Evidence gathering at Burr Oak complete

August 7, 2009 (ALSIP, Ill.) The sheriff also said the evidence gathering process is over but the criminal investigation continues into what happened at Burr Oak.

The court-appointed receiver for Burr Oak says there is so much work to be done at the cemetery, he's hesitant to offer any time frame for the reopening, but he does say "it won't happen soon."

The evidence gathering - which has gone on for the past month - is now complete. Continued digging, the sheriff says, would keep the cemetery closed longer, and wouldn't add much to the criminal case.

The remains found at crime scene number one at Burr Oak, the so-called dumping ground, and elsewhere at Burr Oak, nearly 1,200 human bones and bone fragments, will remain unidentified.

"Even if we could have obtained the DNA profile from a bone or bones or fragments thereof, then we would have the problem of who we would confer that with, not knowing who these bones belong to," said Tom Troutman, FBI.

"There will never be completion.

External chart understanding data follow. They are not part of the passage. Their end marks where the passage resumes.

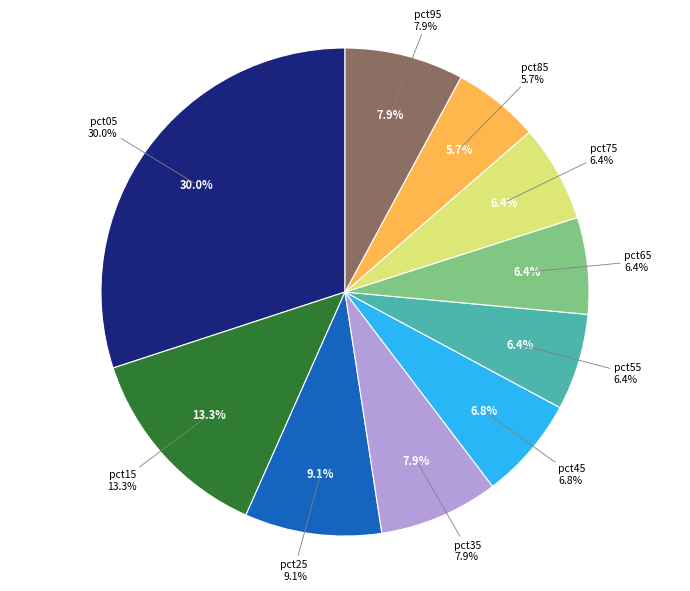

To the nearest percent, what is the combined percentage of pct15 and pct05?

43%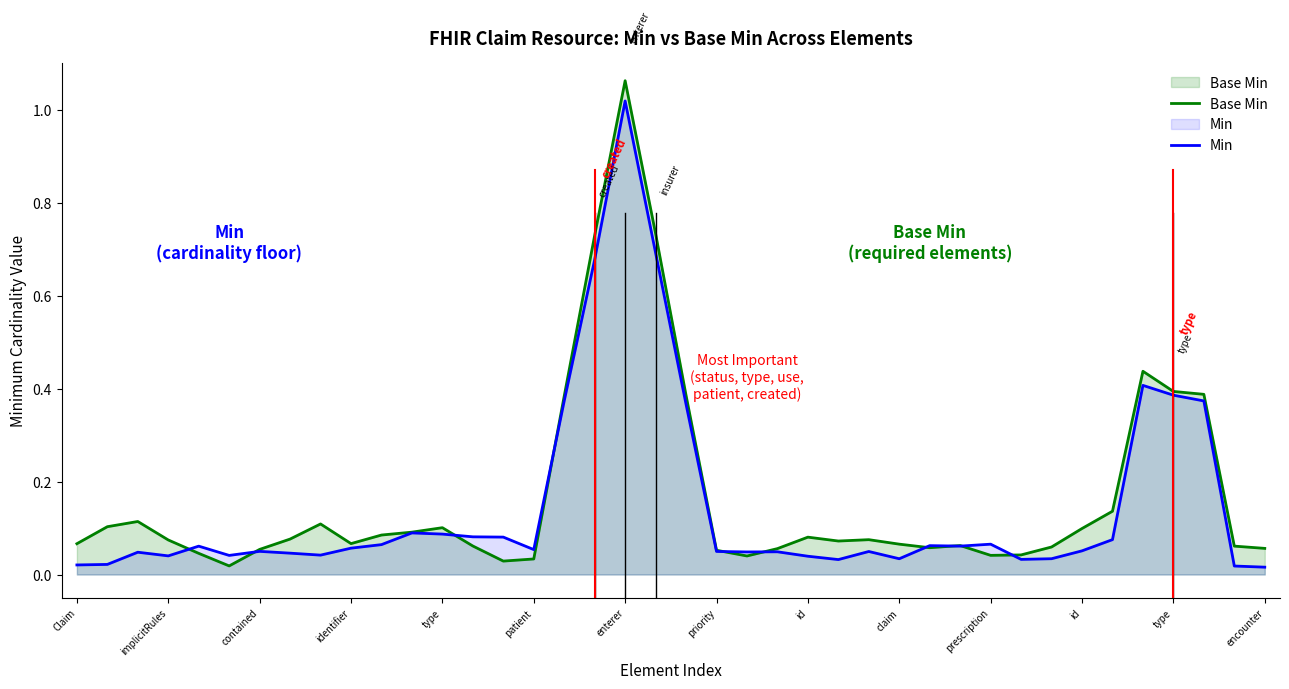

At which category is the sum across all series the highest?

enterer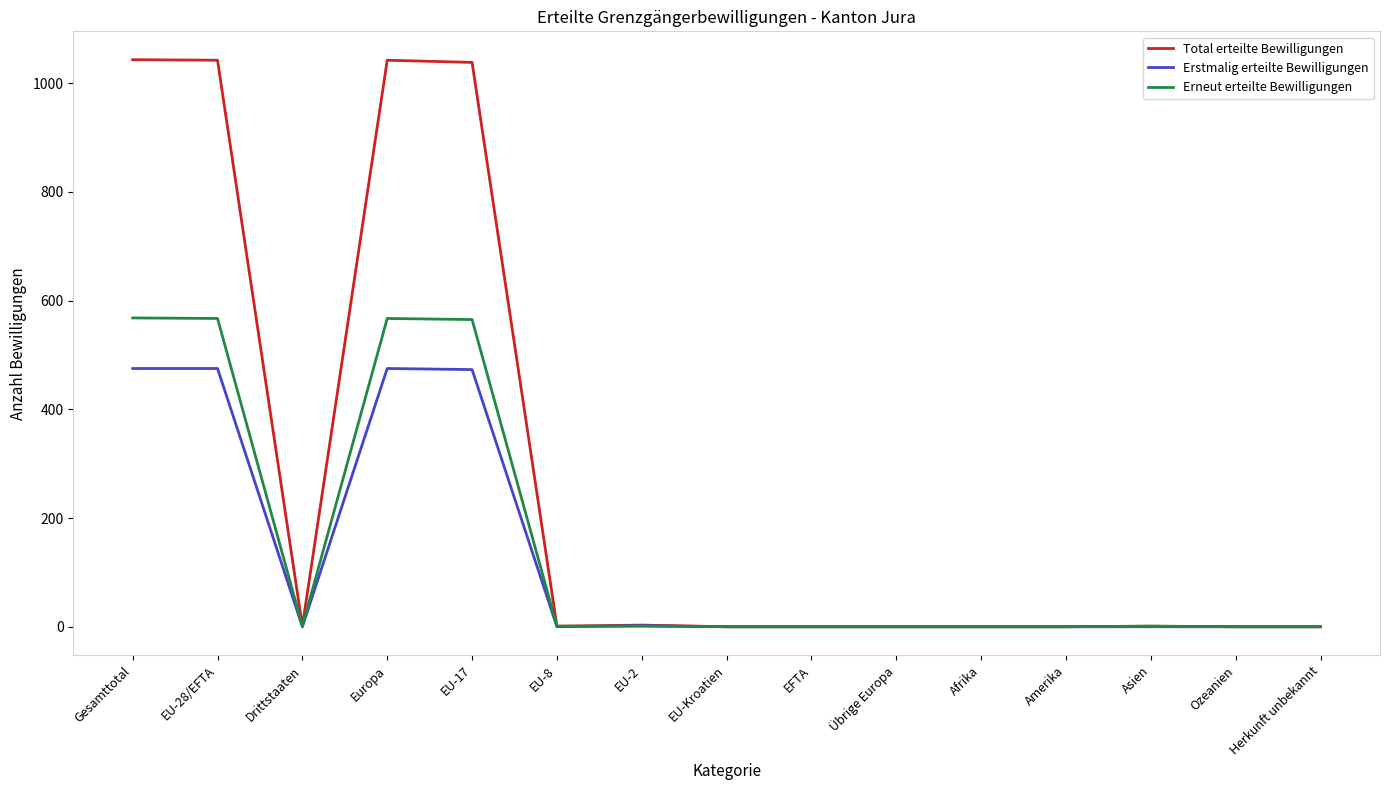

What is the total value across all series at Europa?

2084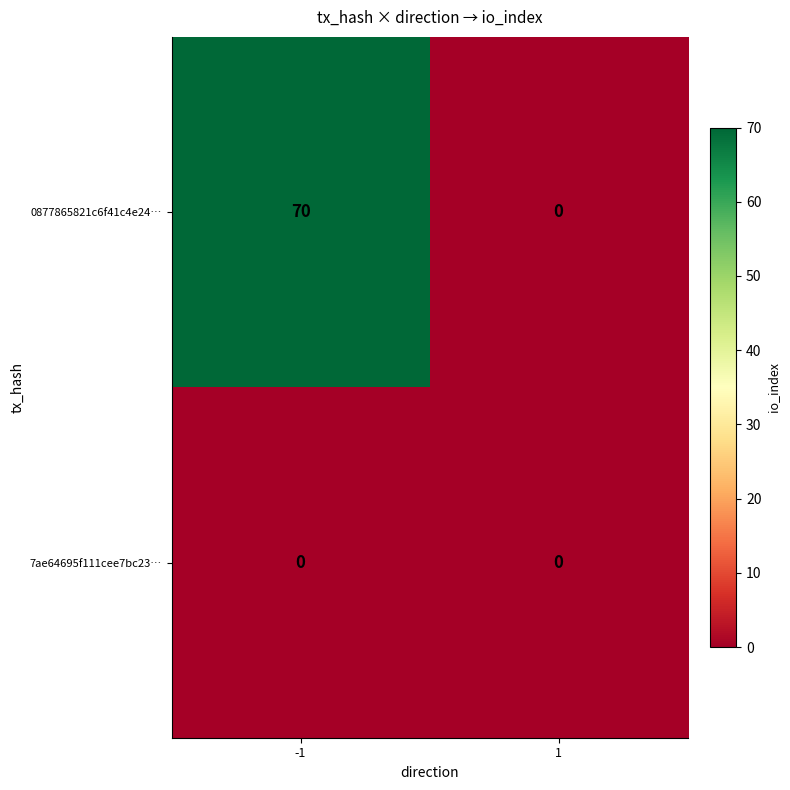

List the series in order of their peak value, lowest first.

7ae64695f111cee7bc23…, 0877865821c6f41c4e24…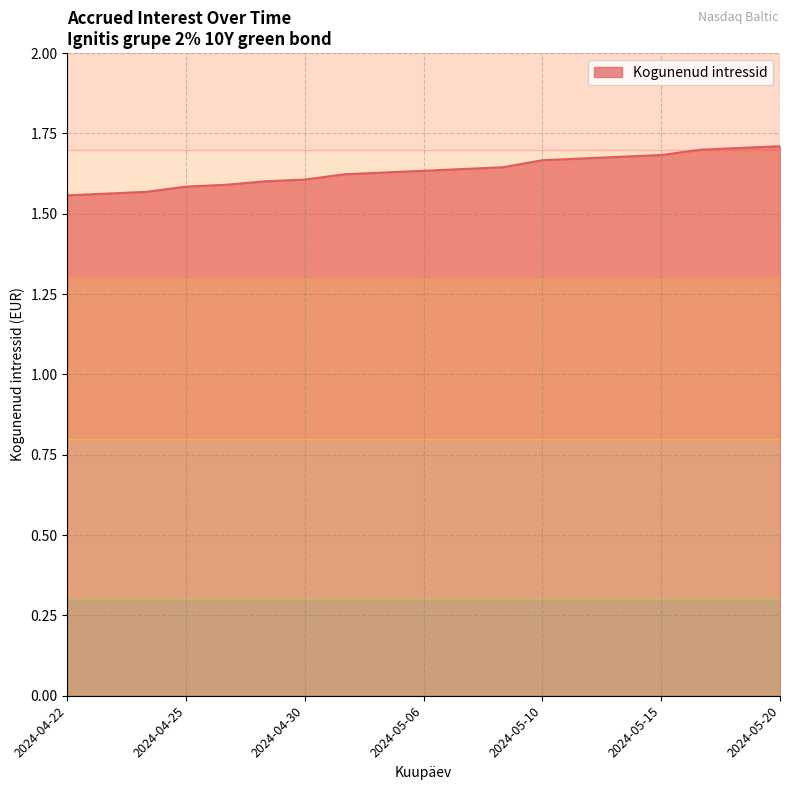

What is the value of the 14th point from the left?

1.7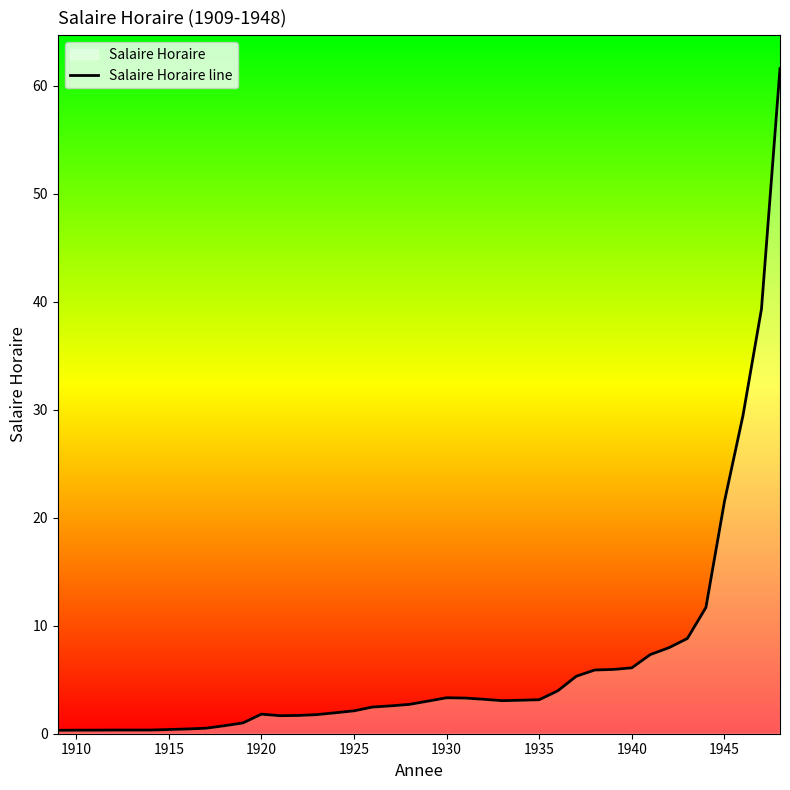

What is the difference between the maximum and minimum values?

61.3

For those individuals who are looking for every part of the human remains that were disinterred to be recovered, that is not going to occur and cannot occur," said Sheriff Dart.

What will likely happen is that the recovered remains will be reburied as part of a monument at Burr Oak.

"Chicago Burr Oak Cemetery must be preserved and returned to its sanctuary of respect," said Tony Burroughs, Chicago Burr Oak Cemetery Historical Society.

A new nonprofit organization called the Chicago Burr Oak Cemetery Historical Society has been born with a mission of memorializing and preserving the cemetery and its rich history. But the organization's exact role has yet to be determined. In fact, there is some question as to how much longer Burr Oak can continue as an operating cemetery. Most of the plots are taken, though some have an expectation of being buried here next to loved ones.

"You have to think about being an ongoing cemetery. But at the same time you also have to realize what has taken place here and you need to memorialize that aspect of and to treat it as an historical site. So how do you blend the two, I don't know yet," said Troutman.

The receiver says many parts of the cemetery need to be surveyed just to find out where plots are. And he wants to be reasonably certain that when the cemetery reopens that relatives can be directed to gravesites with as little stress and aggravation as possible. Right now that is not possible.